Reproduce, without alteration, every line of the data; exclude the images.

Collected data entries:
%%
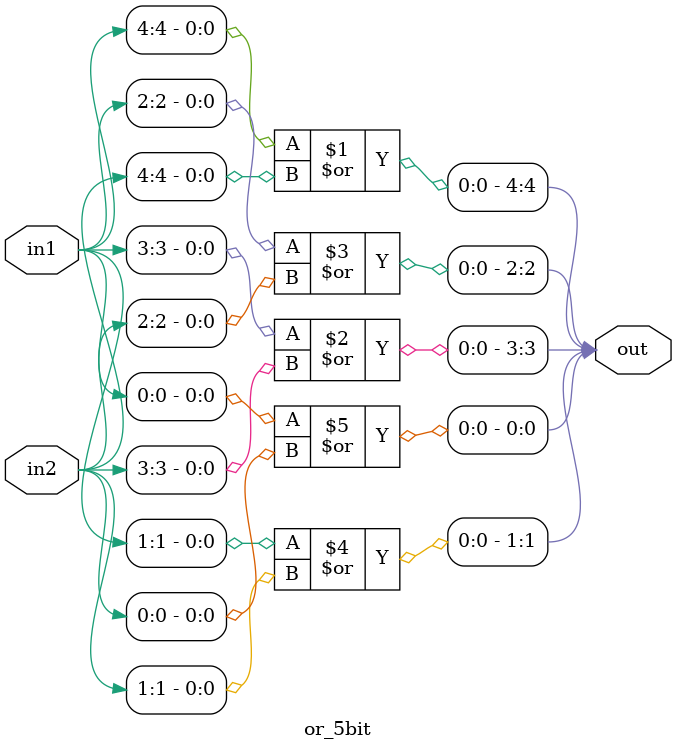
<source format=v>
module or_5bit(out,in1,in2);
input [4:0] in1, in2;
output [4:0] out;

or t0(out[4], in1[4], in2[4]);
or t1(out[3], in1[3], in2[3]);
or t2(out[2], in1[2], in2[2]);
or t3(out[1], in1[1], in2[1]);
or t4(out[0], in1[0], in2[0]);
	 
endmodule
</source>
%%
** Result of this exercise **
<source format=v>
module or_5bit(out,in1,in2);
input [4:0] in1, in2;
output [4:0] out;

or t0(out[4], in1[4], in2[4]);
or t1(out[3], in1[3], in2[3]);
or t2(out[2], in1[2], in2[2]);
or t3(out[1], in1[1], in2[1]);
or t4(out[0], in1[0], in2[0]);
	 
endmodule
</source>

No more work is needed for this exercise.